There are multiple justifiable circumstances that may require a prenup, including:
One or both of the parties has already been married
One or both parties have children from a previous marriage/relationship
There is a disparity in wealth between the two parties
One party has significantly more debt
One or both parties own a business
One or both parties has an inheritance
Read some more detail below about the specifics of prenuptial agreements.
WHO NEEDS A PRENUP?
Contrary to popular opinion, prenups are not just for the rich. While prenups are often used to protect the assets of a wealthy fiancé, couples of more modest means are increasingly turning to them for their own purposes. Here are some reasons that some people want a prenup:
Pass separate property to children from prior marriages. A marrying couple with children from prior marriages may use a prenup to spell out what will happen to their property when they die, so that they can pass on separate property to their children and still provide for each other, if necessary. Without a prenup, a surviving spouse might have the right to claim a large portion of the other spouse's property, leaving much less for the kids.
Clarify financial rights. Couples with or without children, wealthy or not, may simply want to clarify their financial rights and responsibilities during marriage.

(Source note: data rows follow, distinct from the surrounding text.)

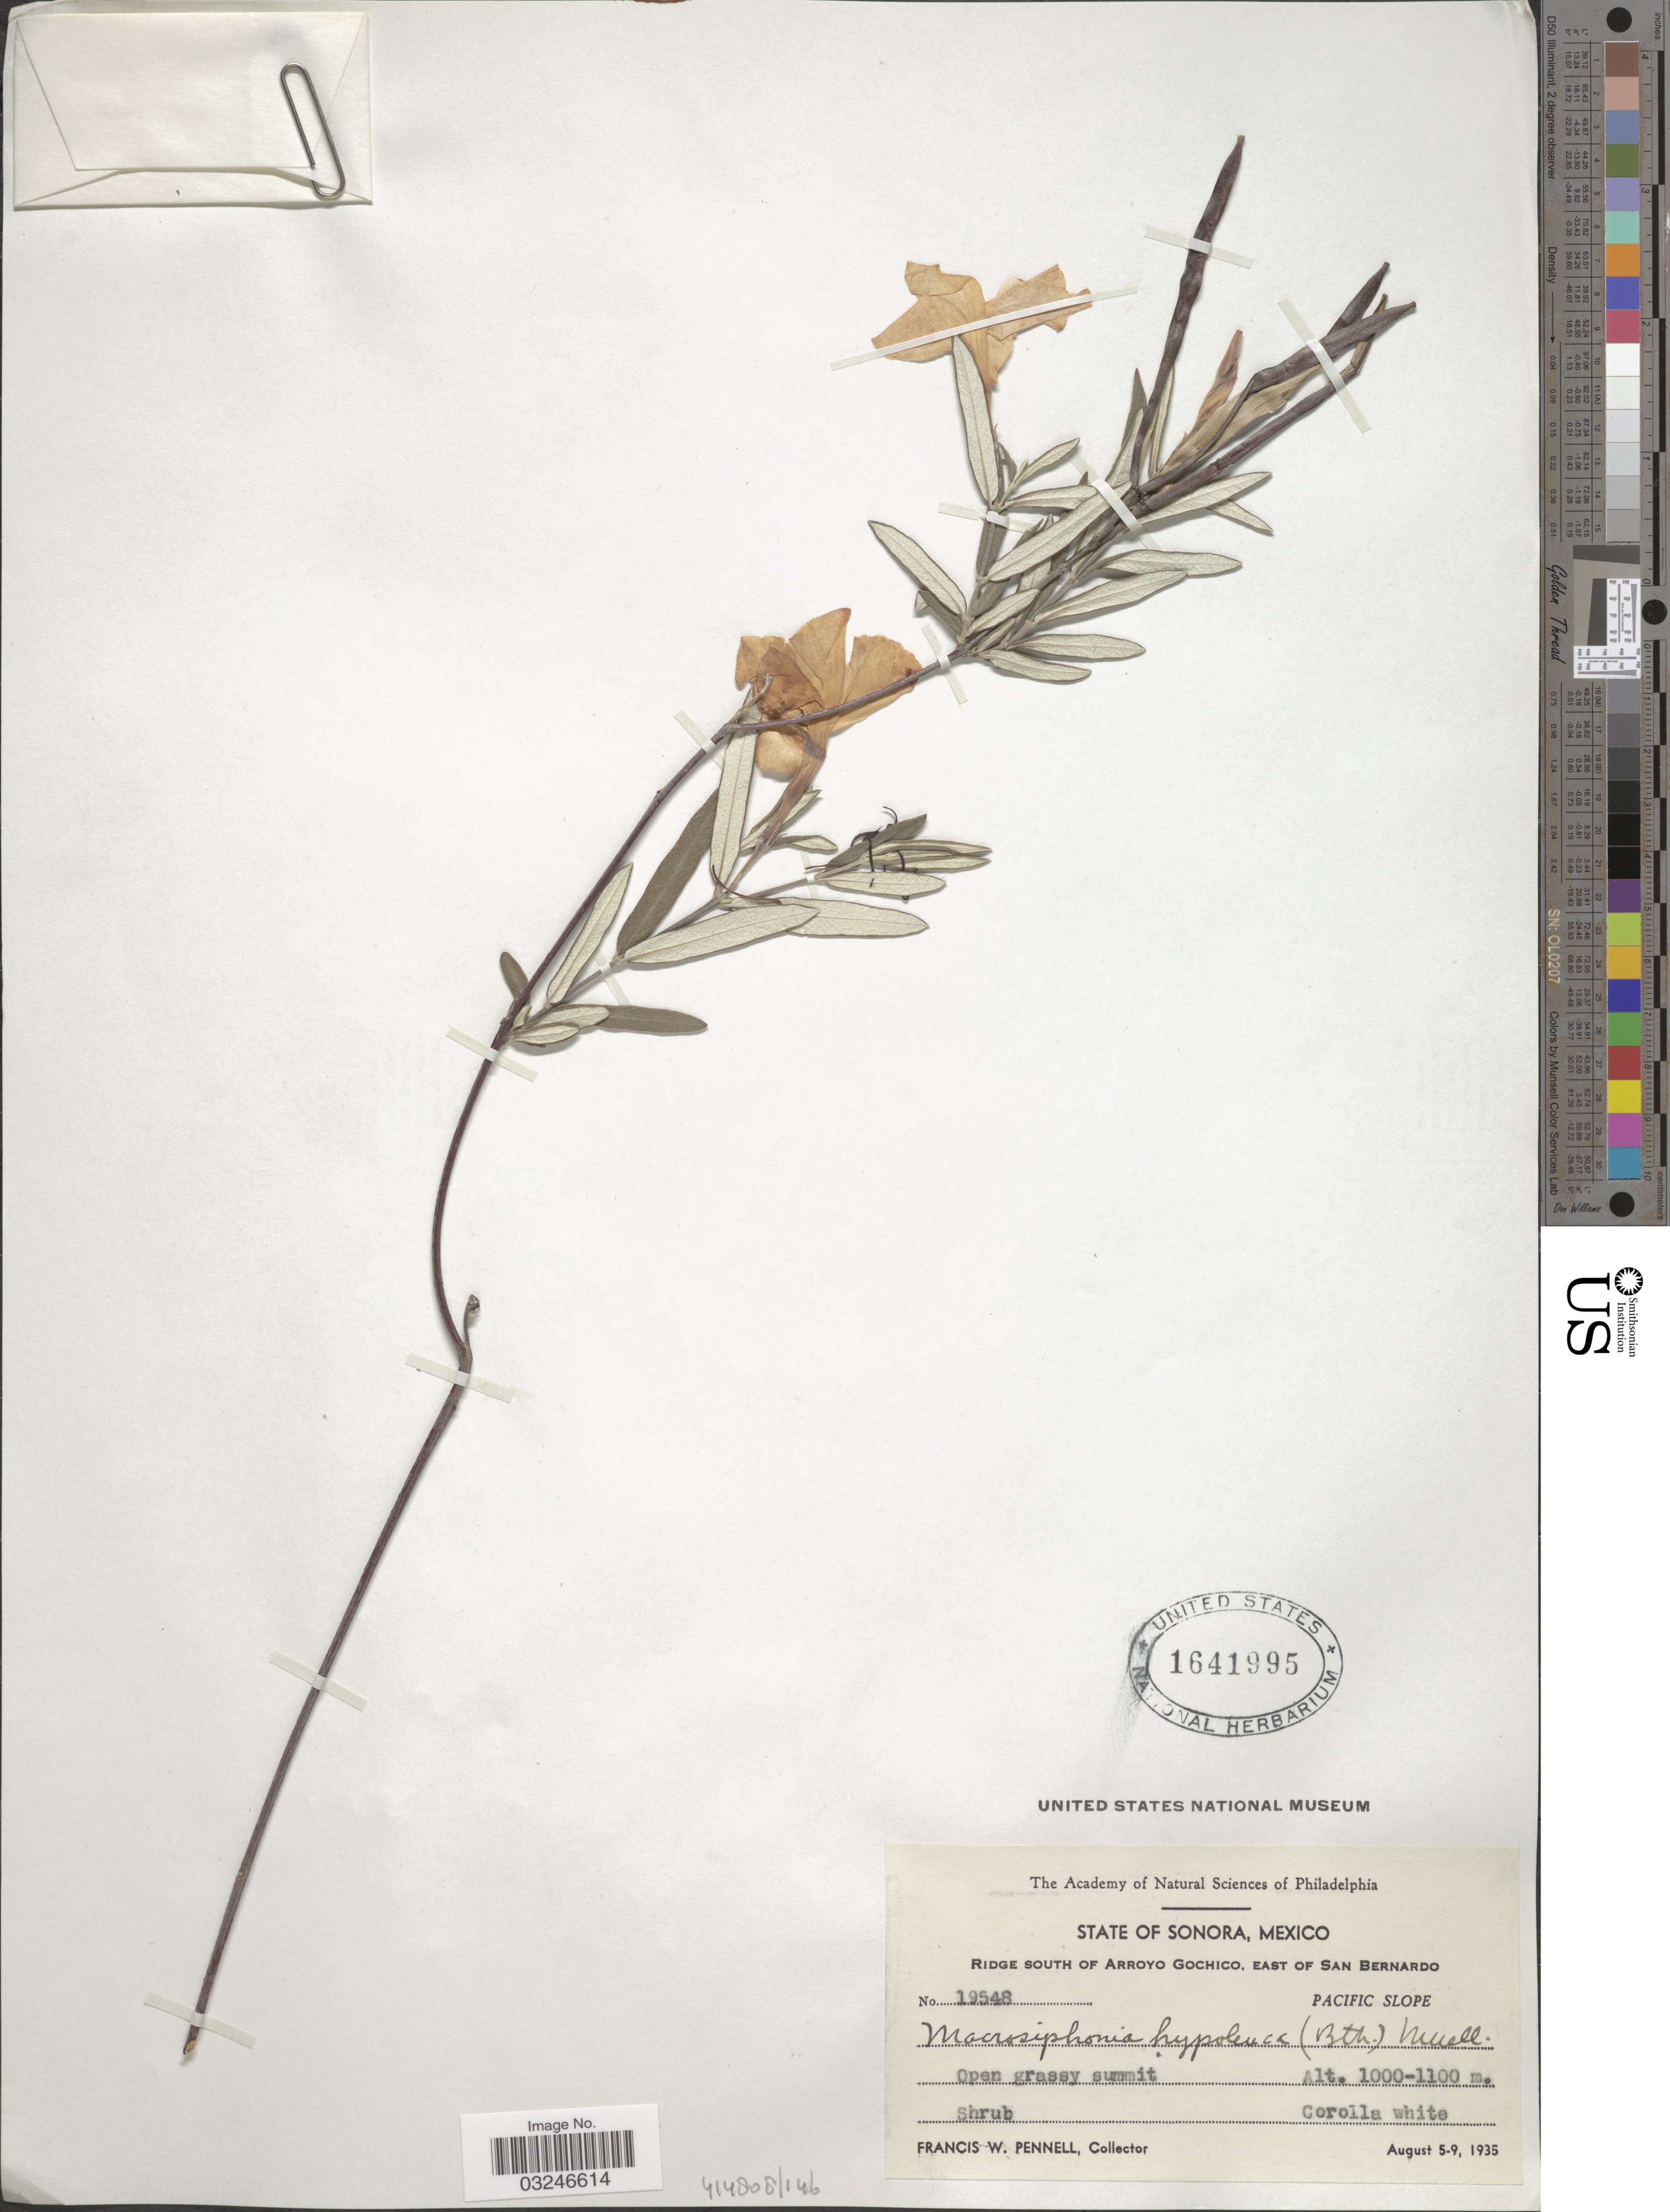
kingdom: Plantae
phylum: Tracheophyta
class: Magnoliopsida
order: Gentianales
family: Apocynaceae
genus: Macrosiphonia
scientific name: Macrosiphonia hypoleuca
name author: (Benth.) Müll. Arg.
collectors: F. W. Pennell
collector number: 19548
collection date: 1935-08-05/1935-08-09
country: Mexico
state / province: Sonora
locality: State of Sonora. Ridge South of Arroyo Gochico, East of San Bernardo. Pacific Slope.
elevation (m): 1000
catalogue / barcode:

Avoid arguments in case of divorce. Or they may want to avoid potential arguments if they ever divorce, by specifying in advance how their property will be divided, and whether or not either spouse will receive alimony.
Get protection from debts. Prenups can also be used to protect spouses from each other's debts, and they may address a multitude of other issues as well
IF YOU DON'T MAKE A PRENUP
If you don't make a prenuptial agreement, your state's laws determine who owns the property that you acquire during your marriage, as well as what happens to that property at divorce or death. Property acquired during your marriage is known as either marital or community property, depending on your state. State law may even have a say in what happens to some of the property you owned before you were married.
MAKING A VALID PRENUP
As prenuptial agreements become more common, the law is becoming friendlier toward them. Traditionally, courts scrutinized prenups with a suspicious eye, because they almost always involved a waiver of legal and financial benefits by a less wealthy spouse and they were thought to encourage breakups.
As divorce and remarriage have become more prevalent, and with more equality between the sexes, courts and legislatures are increasingly willing to uphold premarital agreements. Today, every state permits them, although a prenup that is judged unfair or otherwise fails to meet state requirements will still be set aside.
However, because courts still look carefully at prenups, it is important that you negotiate and write up your agreement in a way that is clear, understandable, and legally sound. If you draft your own agreement, which we recommend, you'll want to have separate lawyers review it and at least briefly advise you about it -- otherwise, a court is much more likely to question its validity.